Chemoprotective effects of garden cress (Lepidium sativum) and its constituents towards 2-amino-3-methyl-imidazo[4,5-f]quinoline (IQ)-induced genotoxic effects and colonic preneoplastic lesions

Author(s)

Kassie, F; Rabot, S; Uhl, M; Huber, W; Qin, HM; Helma, C; Schulte-Hermann, R; Knasmüller, S

Year

2002

Is Peer Reviewed?

Yes

Journal

Carcinogenesis
ISSN: 0143-3334
EISSN: 1460-2180

Volume

23

Issue

7

Page Numbers

1155-1161

Language

English

PMID

12117773

DOI

10.1093/carcin/23.7.1155

Web of Science Id

WOS:000176910700009

Abstract

The chemoprotective effect of garden cress (GC, Lepidium sativum) and its constituents, glucotropaeolin (GT) and benzylisothiocyanate (BITC), a breakdown product of GT, towards 2-amino-3-methyl-imidazo [4,5-f] quinoline (IQ)-induced genotoxic effects and colonic preneoplastic lesions was investigated in single cell gel electrophoresis (SCGE) assays and in aberrant crypt foci (ACF) experiments, respectively.
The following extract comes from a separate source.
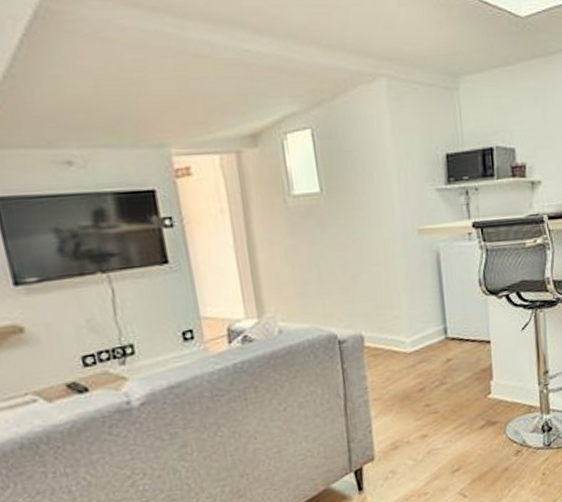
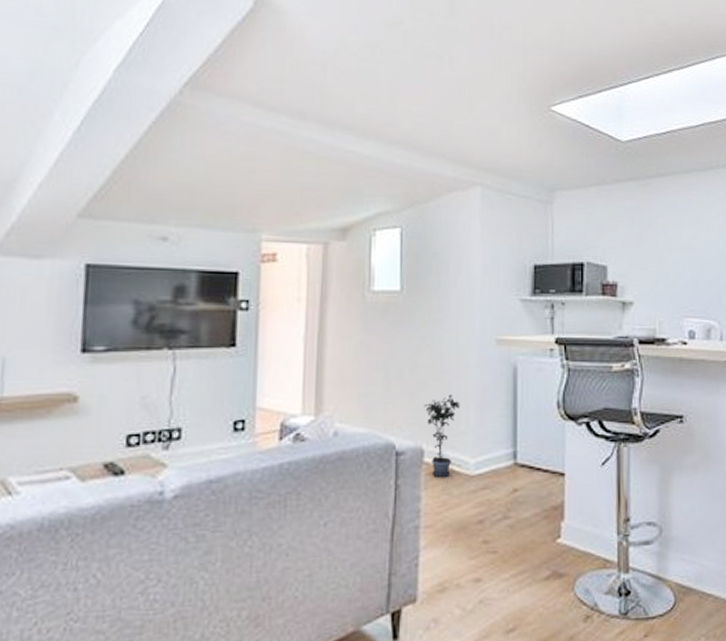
potted plant: none [358,284,392,358] -> present [424,394,460,477]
Pretreatment of F344 rats with either fresh GC juice (0.8 ml), GT (150 mg/kg) or BITC (70 mg/kg) for three consecutive days caused a significant (P < 0.05) reduction in IQ (90 mg/kg, 0.2 ml corn oil/animal)-induced DNA damage in colon and liver cells in the range of 75-92%. Chemical analysis of GC juice showed that BITC does not account for the effects of the juice as its concentration in the juice was found to be 1000-fold lower than the dose required to cause a chemoprotective effect. Parallel to the chemoprotection experiments, the modulation of the activities of cytochrome P4501A2, glutathione-S-transferase (GST) and UDP glucuronosyltransferase (UDPGT) by GC juice, GT and BITC was studied. Whereas GT and BITC did not affect the activity of any of the enzymes significantly, GC juice caused a significant (P < 0.05) increase in the activity of hepatic UDPGT-2. In the ACF assay, IQ was administered by gavage on 10 alternating days in corn oil (dose 100 mg/kg). Five days before and during IQ treatment, subgroups received drinking water which contained 5% cress juice. The total number of IQ-induced aberrant crypts and ACF as well as ACF with crypt multiplicity of > or =4 were reduced significantly (P < 0.05) in the group that received IQ plus GC juice compared with the group that was fed with IQ only. However, crypt multiplicity was not significantly different in these two groups when all ACF with all classes of crypt multiplicity were considered in the analysis. This is the first report on the inhibition of HA-induced DNA damage and preneoplastic lesions by a cruciferous plant. Our findings suggest that the chemoprotective effect of GC is mediated through enhancement of detoxification of IQ by UDPGT.